Kooperationsprojekt des DAI Istanbul und der Istanbul Teknik Üniversitesi (zusammen mit Bilge Ar)   

            

Von der Spätantike bis zum Ende der byzantinischen Epoche war die Region Thrakien von enormer politischer, ökonomischer und militärischer Bedeutung aufgrund ihrer unmittelbaren Nähe zur Hauptstadt Konstantinopel. Nach dem dauerhaften Verlust Ägyptens wurde hier ein Teil der Getreideversorgung der Bevölkerung der Stadt sicher gestellt, durch die Region verliefen wichtige Handelsstraßen und Kommunikationslinien zu den westlichen Provinzen des Reiches und den benachbarten Staaten, zudem diente Thrakien als  vorgeschobener Verteidigungsgürtel Konstantinopels gegen Invasoren vom Balkan. Dies spiegelt sich insbesondere in der großen Anzahl von Burgen und befestigten Siedlungen in diesem Gebiet wieder. Obwohl viele dieser Anlagen gut erhalten sind, wurden sie bis jetzt kaum detailliert untersucht. 

Bei einer dieser Anlagen handelt es sich um die befestigte Siedlung Skopelos, die sich nahe der modernen Siedlung Yoğuntaş im Distrikt Kırklareli befindet. Der Ort wurde im Zuge der Wiedergewinnung des östlichen Thrakiens im 8. Jh. als Bischofssitz und befestigter Vorposten nahe der Grenze zum Bulgarischen Reich gegründet. Darüber hinaus nahm Skopelos eine Schlüsselposition in einem Verteidigungssystem ein, dem eine große Zahl kleinerer Burgen anzuschließen, die sich vor allem im Gebiet der Istranca Bergkette befinden. Die insgesamt 46 Burgen wurden neben der byzantinischen auch älteren Epochen zugewiesen (thrakisch, römisch und spätantik). Der Großteil der älteren Anlagen, weist jedoch Spuren einer Nutzung bis in die byzantinische Epoche auf.   

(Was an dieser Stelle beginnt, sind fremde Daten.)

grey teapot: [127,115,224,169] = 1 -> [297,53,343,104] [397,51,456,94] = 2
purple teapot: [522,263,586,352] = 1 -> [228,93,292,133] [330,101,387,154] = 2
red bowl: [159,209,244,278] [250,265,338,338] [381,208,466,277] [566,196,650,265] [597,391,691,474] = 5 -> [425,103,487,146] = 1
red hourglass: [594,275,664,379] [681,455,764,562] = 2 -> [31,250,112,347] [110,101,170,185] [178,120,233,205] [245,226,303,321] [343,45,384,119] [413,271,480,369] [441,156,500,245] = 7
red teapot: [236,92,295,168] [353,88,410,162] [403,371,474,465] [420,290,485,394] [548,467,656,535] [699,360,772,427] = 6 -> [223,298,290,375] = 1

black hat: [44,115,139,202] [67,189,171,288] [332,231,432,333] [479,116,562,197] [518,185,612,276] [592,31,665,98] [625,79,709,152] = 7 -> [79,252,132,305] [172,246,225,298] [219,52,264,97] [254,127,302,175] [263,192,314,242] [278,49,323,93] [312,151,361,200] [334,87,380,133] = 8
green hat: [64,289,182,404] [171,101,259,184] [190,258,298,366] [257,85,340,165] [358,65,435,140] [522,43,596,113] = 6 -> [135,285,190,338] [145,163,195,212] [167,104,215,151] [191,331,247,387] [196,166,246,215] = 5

Aufgrund der überschaubaren Größe von ca. 4 ha, des guten Erhaltungszustandes, der durch die Schriftquellen überlieferten administrativen und militärischen Bedeutung des Platzes als regionales Zentrum sowie die beträchtliche Anzahl weiterer Fundstellen im Umkreis bietet Skopelos gute Ausgangbedingungen für einen Survey der Anlage und der näheren Umgebung. In einer ersten Kampagne zielte die Untersuchung darauf ab auf Grundlage der Dokumentation aller materieller Hinterlassenschaften (Baustrukturen und Oberflächenkeramik) sowie unter Einbeziehung der Topographie, Struktur und Funktion der befestigten Siedlung zu analysieren. Darüber hinaus wurde für die gesamte Region eine GIS basierte archäologische Karte erstellt, in der alle bekannten Fundstellen eingetragen wurden. 

In einer zweiten Kampagne 2017 wurden vier kleinere Festungen in der Umgebung untersucht, für die ebenso wie für Skopelos dreidimensionale Geländemodelle erstellt wurden. Ferner wurden die Fundstellen einer  Topographischen Prominenz-Analyse unterzogen, einer rechenbasierten Methode, mit der der Grad der Sichtbarkeit eines Platzes in einem bestimmten Radius, aber auch die Sichtverbindungen zwischen verschiedenen Plätzen unter Berücksichtigung der sich veränderten Vegetationsverhältnisse (insbesondere des ursprünglich hier vorhandenen Bewaldung) ermittelt und bewertet werden können. Auf dieser Grundlage lassen sich unter Einbeziehung von Vergleichsbeispielen die Zugehörigkeit einzelner Plätze zu einem Siedlungs- bzw. Verteidigungsnetzwerk und ihre spezifische Funktion innerhalb dessen bestimmen und bewerten.   

Die hier gewonnen Ergebnisse sollen in den regionalen Kontext eingefügt werden, um den Kenntnistand von Siedlungsstrukturen dieser Zeit im östlichen Thrakien zu erweitern – unter besonderer Berücksichtigung, dass es sich dabei um eine militarisierte Grenzregion handelte. Aus historischer Sicht erscheint die Erforschung solcher Mikroregionen äußerst vielversprechend, spielen doch gerade die bislang kaum bekannten kleineren Niederlassungen und ihre Beziehung untereinander eine maßgebliche Rolle innerhalb der engmaschigen byzantinischen Infrastruktur.